Familiarize yourself with the signs and symptoms of these and other eye disorders. Once familiarized, you will then be able to decide whether you need to speak with your vet if you ever notice anything amiss with your pet’s eyes.
It’s also important to note that some breeds are more at-risk for poor eye health than others. For example, Persian cats have very large eyes, making them more prone to infections. And collies and other herding dogs commonly have eye anomalies. Learning more about your pet’s breed and DNA can help you get a feel for any potential eye conditions they might develop down the road.
Hydration and nutrition are important to keep every part of the body running smoothly, including the eyes! You don’t want your pet’s eyes to get dry, so make sure to provide plenty of fresh water every day.
Speak with your vet about the best diet for eye health, too. For dogs, you might consider adding eye superfoods such as blueberries, broccoli, and carrots to their kibble if your vet recommends it and says it is safe to do so. Always speak with your vet prior to changing your dog or cats food and/or before adding new food into your pet's diet.

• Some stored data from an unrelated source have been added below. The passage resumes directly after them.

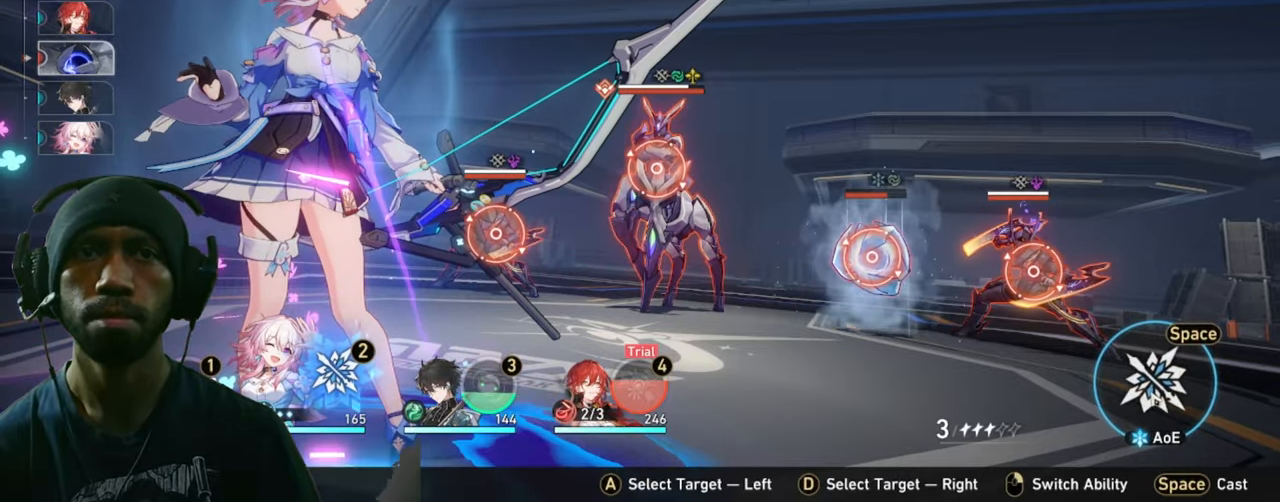
{"keys": ["2"], "mouse": [], "events": []}
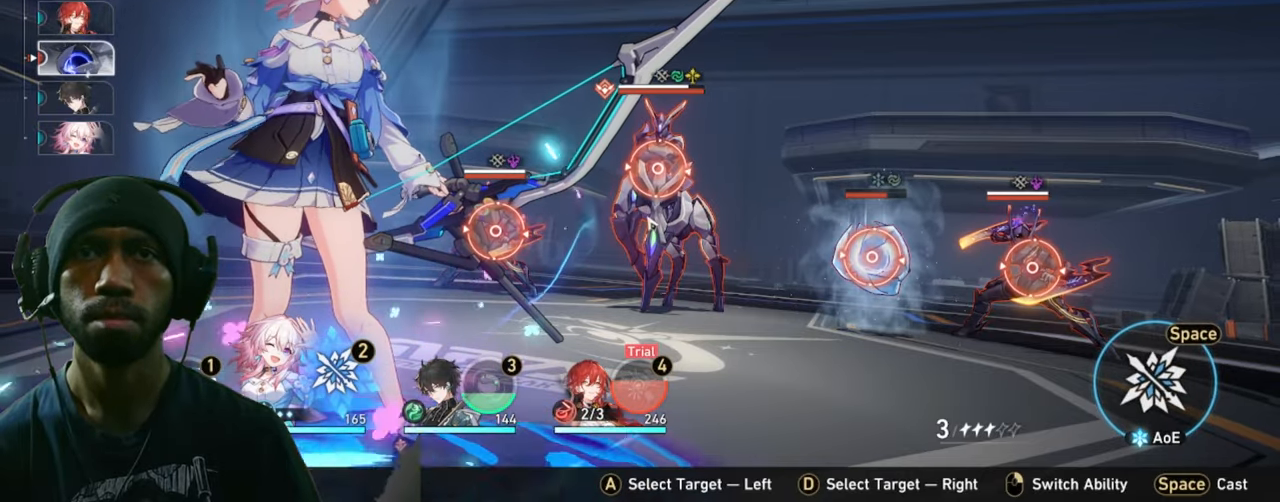
{"keys": ["2"], "mouse": [], "events": []}
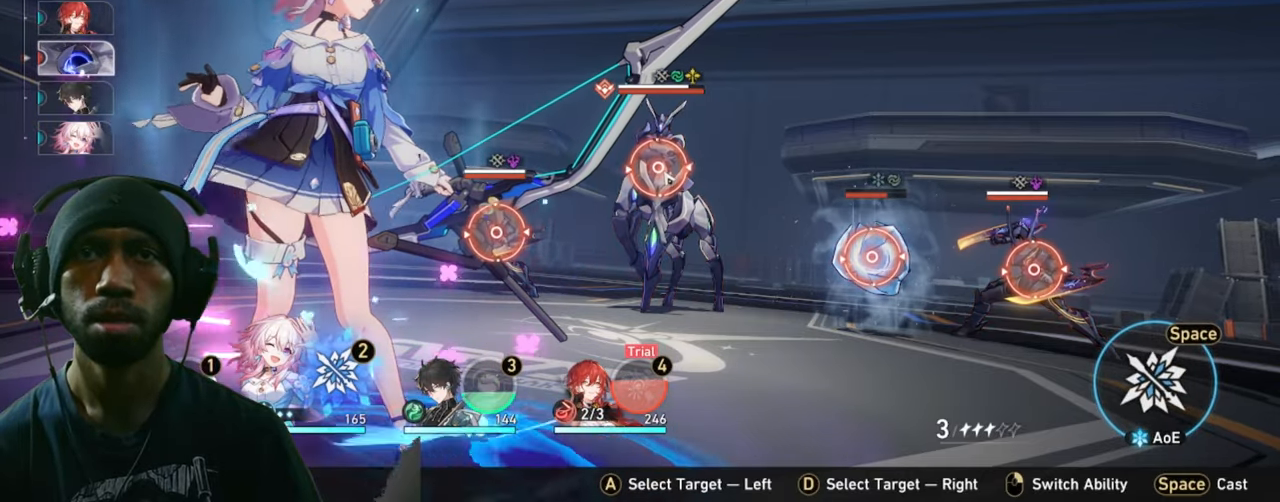
{"keys": ["2"], "mouse": [], "events": []}
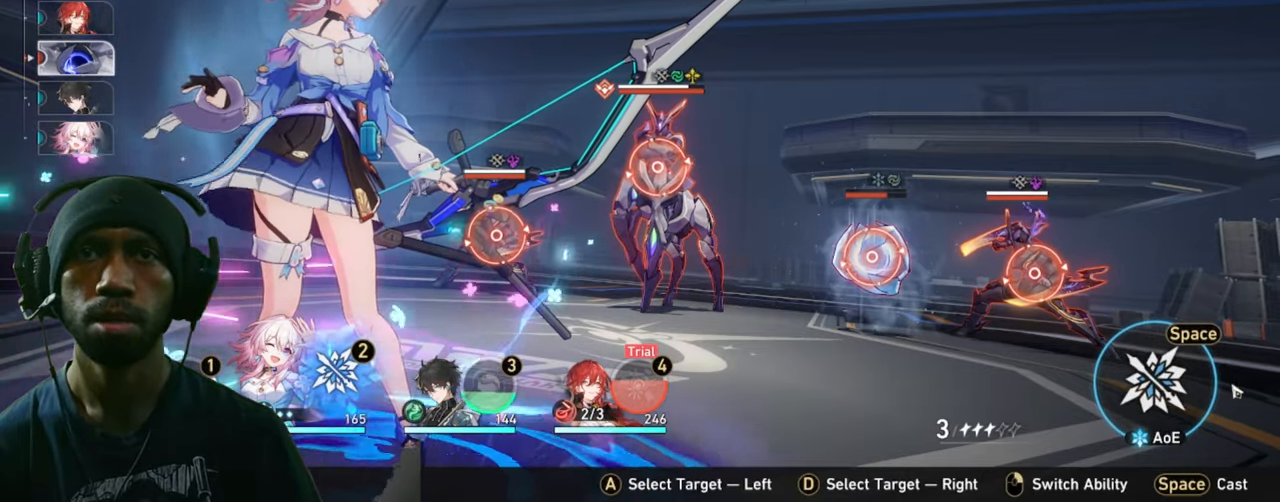
{"keys": ["2"], "mouse": ["left"], "events": [[450, "mouse_left", "down"]]}
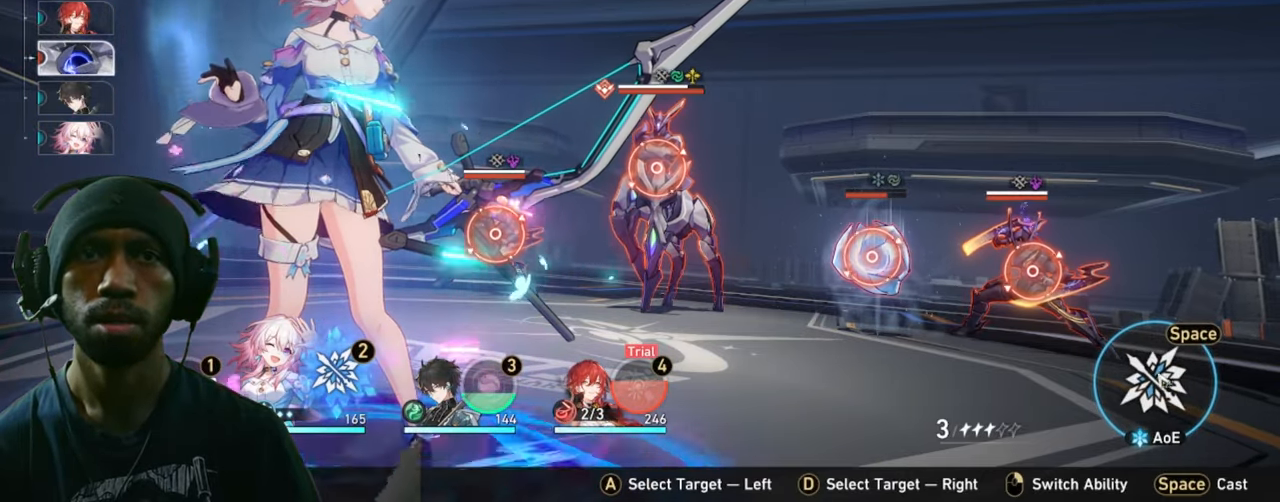
{"keys": ["2"], "mouse": [], "events": [[83, "mouse_left", "up"]]}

Whether you’ve noticed symptoms of an eye disease or not, it’s important to make sure a qualified veterinarian is looking at your pet’s eyes on a regular basis. Just like you have regular checkups at the eye doctor, your pet needs regular eye checkups, too!
During this time, your vet can get an up-close look at your pet’s eyes to make sure nothing is wrong. You’ll also be able to bring up any questions or concerns that you might have regarding your pets overall health.